To elevate teaching, raise the status and salary

Across the country, teachers are walking out and striking for better conditions and pay, including in the Oakland, Calif., Unified School District.

Credit: Justin Sullivan

Credit: Justin Sullivan

Across the country, teachers are walking out and striking for better conditions and pay, including in the Oakland, Calif., Unified School District.

How can we enhance the teaching profession so people want to enter and stay in the field?

Updated data from University of Pennsylvania researcher Richard Ingersoll show one in 10 teachers quits after a year, and between 40 and 50 percent of new teachers leave within five years. About half of all turnover occurs in low-income rural and urban schools that typically have fewer resources and greater challenges.

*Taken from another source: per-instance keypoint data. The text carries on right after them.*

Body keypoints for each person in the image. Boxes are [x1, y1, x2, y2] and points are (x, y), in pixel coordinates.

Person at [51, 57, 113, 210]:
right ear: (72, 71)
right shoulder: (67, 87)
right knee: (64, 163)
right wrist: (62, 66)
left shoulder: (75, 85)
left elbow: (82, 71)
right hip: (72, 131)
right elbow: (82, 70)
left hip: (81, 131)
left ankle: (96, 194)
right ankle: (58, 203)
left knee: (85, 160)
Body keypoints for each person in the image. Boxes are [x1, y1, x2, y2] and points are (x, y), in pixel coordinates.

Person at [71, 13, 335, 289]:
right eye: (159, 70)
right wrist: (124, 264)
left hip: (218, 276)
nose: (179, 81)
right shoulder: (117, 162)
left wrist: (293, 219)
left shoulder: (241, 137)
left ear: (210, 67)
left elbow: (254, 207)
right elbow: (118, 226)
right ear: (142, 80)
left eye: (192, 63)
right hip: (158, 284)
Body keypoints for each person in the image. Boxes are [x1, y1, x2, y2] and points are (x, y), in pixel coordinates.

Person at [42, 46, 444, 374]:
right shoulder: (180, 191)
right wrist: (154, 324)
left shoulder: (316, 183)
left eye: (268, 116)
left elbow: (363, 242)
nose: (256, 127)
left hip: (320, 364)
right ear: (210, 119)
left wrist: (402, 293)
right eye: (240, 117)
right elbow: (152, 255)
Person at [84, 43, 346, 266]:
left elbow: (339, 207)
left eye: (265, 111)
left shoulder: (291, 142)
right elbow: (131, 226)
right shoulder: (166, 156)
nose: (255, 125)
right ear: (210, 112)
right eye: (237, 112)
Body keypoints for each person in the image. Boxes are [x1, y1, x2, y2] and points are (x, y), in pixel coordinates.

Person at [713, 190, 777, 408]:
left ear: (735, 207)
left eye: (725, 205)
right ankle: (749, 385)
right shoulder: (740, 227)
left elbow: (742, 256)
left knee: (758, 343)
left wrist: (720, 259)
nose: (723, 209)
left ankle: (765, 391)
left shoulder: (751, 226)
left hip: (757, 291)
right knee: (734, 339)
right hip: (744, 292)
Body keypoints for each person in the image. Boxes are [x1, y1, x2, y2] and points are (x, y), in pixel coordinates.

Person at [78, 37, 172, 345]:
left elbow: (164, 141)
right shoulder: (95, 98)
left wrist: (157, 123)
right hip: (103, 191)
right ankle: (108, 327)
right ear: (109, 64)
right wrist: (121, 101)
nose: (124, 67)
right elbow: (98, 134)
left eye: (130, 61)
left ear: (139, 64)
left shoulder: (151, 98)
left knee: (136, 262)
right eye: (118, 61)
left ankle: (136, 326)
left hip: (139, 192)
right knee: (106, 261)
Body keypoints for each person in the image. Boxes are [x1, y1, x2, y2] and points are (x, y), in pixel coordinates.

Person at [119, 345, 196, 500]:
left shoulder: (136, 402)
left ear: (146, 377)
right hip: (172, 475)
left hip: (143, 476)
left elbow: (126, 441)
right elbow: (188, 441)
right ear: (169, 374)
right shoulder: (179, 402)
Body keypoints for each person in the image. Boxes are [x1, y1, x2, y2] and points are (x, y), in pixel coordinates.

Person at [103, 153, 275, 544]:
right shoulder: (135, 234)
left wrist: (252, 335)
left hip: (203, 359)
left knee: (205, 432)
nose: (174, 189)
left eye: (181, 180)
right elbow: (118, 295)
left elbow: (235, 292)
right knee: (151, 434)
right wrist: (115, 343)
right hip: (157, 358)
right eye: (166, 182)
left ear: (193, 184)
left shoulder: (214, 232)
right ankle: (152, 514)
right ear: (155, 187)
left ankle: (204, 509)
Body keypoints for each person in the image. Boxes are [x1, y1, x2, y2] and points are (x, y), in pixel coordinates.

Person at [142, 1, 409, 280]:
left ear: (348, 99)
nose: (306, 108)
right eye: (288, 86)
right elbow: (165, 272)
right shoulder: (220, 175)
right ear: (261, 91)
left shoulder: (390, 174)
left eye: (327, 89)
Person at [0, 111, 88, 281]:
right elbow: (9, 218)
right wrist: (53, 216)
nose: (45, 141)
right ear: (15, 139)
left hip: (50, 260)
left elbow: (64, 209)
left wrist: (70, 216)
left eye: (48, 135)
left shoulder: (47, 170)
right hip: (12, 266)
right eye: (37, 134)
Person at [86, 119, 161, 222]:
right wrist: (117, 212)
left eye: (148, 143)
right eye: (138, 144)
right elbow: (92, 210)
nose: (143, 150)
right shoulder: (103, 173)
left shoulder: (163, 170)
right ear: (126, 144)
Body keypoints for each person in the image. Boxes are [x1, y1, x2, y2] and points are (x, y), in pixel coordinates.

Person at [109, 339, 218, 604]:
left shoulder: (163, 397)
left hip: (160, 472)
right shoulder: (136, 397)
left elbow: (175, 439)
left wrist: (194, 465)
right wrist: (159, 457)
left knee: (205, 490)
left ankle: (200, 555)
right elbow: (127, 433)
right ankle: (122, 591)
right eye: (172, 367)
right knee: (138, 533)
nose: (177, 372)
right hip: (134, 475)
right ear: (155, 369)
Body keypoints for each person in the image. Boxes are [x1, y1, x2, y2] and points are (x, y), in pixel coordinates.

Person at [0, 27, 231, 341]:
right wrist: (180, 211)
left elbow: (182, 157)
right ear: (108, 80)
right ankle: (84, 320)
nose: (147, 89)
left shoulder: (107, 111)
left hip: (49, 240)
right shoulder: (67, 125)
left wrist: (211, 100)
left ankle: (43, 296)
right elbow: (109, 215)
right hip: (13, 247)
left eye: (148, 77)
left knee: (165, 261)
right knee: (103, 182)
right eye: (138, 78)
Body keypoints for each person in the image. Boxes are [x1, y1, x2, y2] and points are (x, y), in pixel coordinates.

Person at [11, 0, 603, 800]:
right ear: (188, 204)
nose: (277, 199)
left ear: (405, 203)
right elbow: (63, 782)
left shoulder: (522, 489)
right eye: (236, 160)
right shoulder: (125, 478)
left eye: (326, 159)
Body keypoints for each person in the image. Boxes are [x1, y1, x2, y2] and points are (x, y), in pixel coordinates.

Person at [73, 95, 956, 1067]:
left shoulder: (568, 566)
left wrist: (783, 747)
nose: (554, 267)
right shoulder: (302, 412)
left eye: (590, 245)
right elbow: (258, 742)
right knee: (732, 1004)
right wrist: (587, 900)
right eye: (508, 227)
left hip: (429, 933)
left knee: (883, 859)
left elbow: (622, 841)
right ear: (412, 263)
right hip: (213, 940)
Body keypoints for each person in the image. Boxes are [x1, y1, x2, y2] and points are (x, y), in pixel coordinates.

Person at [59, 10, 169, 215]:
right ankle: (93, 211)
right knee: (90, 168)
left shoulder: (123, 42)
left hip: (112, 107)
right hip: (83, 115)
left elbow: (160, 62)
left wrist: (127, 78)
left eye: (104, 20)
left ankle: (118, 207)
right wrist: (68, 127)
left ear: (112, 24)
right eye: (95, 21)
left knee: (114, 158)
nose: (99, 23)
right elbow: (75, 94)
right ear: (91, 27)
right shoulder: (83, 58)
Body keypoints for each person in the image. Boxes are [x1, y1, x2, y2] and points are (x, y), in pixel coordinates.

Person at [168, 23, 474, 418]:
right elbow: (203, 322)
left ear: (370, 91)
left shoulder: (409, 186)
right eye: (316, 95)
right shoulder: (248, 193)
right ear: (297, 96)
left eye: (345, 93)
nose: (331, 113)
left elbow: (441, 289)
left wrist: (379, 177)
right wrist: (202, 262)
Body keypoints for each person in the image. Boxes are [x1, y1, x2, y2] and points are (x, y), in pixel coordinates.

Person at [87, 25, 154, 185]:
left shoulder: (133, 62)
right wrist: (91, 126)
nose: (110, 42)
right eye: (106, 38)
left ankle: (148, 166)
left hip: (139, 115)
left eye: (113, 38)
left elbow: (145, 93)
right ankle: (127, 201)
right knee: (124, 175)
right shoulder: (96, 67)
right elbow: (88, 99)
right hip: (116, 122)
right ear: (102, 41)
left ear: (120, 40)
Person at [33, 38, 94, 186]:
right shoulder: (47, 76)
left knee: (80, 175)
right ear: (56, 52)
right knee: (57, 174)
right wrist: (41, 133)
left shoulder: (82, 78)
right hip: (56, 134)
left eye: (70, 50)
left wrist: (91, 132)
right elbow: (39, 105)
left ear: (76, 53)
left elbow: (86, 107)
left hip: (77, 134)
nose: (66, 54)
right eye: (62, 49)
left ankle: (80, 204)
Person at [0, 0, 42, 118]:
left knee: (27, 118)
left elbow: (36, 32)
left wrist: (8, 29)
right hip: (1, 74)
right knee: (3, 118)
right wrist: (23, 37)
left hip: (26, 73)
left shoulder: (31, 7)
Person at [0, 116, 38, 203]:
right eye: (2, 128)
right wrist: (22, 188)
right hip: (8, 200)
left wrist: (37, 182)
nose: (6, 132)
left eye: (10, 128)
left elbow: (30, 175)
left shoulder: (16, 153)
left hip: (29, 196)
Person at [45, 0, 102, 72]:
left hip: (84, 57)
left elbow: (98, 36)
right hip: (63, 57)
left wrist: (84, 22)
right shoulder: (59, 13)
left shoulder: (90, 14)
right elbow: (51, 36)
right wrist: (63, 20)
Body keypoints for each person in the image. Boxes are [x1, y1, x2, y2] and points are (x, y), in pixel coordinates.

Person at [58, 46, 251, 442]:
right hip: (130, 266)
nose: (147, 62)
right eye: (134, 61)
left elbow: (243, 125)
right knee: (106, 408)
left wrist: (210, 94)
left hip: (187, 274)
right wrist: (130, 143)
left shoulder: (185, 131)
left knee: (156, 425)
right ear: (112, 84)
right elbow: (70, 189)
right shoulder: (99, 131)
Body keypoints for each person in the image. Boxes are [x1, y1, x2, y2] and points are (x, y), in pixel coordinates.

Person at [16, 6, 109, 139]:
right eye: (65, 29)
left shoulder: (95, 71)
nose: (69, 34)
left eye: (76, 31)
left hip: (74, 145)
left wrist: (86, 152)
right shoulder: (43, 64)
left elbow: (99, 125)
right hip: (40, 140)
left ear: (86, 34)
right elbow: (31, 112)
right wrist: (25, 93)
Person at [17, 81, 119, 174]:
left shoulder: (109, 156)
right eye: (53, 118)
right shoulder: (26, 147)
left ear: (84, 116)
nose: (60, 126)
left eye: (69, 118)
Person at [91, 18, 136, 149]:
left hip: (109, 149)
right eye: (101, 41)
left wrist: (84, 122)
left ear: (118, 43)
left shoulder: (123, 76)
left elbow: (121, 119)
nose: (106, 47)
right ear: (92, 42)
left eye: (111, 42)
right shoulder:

I wrote about this question on the blog recently. Today, Steve Dolinger, president of the Georgia Partnership for Excellence in Education and a former superintendent of the Fulton County Schools, takes up the issue.

By Steve Dolinger

In her most recent editorial, "Teachers seek real respect, not words," AJC columnist Maureen Downey spotlights public school teachers' ongoing frustrations with feeling overburdened, undervalued, and downright disrespected by policies that undermine their expertise and experience as educators.

One only needs to look to the daily news cycle and constant reports of nationwide teacher shortages, strikes, and protests to see that the teaching profession and consequently America’s public schools are facing a major crisis.

So, what are we to do?

This is a question the Georgia Partnership for Excellence in Education has explored deeply over the last few years and answered in our two latest research publications, EdQuest Georgia: Charting Education Reform and Top Ten Issues to Watch in 2019. The answer, we believe, is simple: recognize teachers as professionals.

What it means in practice to recognize teachers as professionals includes elevating the public perception and status of teaching, increasing compensation to levels commensurate with comparable professions, and providing career-long support including mentoring, professional learning opportunities, and career ladders that allow teachers to advance their career while staying in the classroom.

In other words, professionalizing teaching is about advancing policies and practices that “show” teachers they’re respected while eliminating those that undermine their authority and expertise.

If our leaders are committed to Georgia maintaining its status as a national leader in business, they must also be committed to placing highly qualified, professional educators in every classroom in Georgia and ensuring that across our state there is a shared spirit of high standards and public service among both those inside and outside of education. Salaries for teachers in Georgia now rank 26th nationally. Gov. Brian Kemp is leading the way to improve this ranking with plans to increase teacher salaries by $3,000, but there's much more work required to ensure that all teachers in Georgia are well trained, well compensated, and well respected.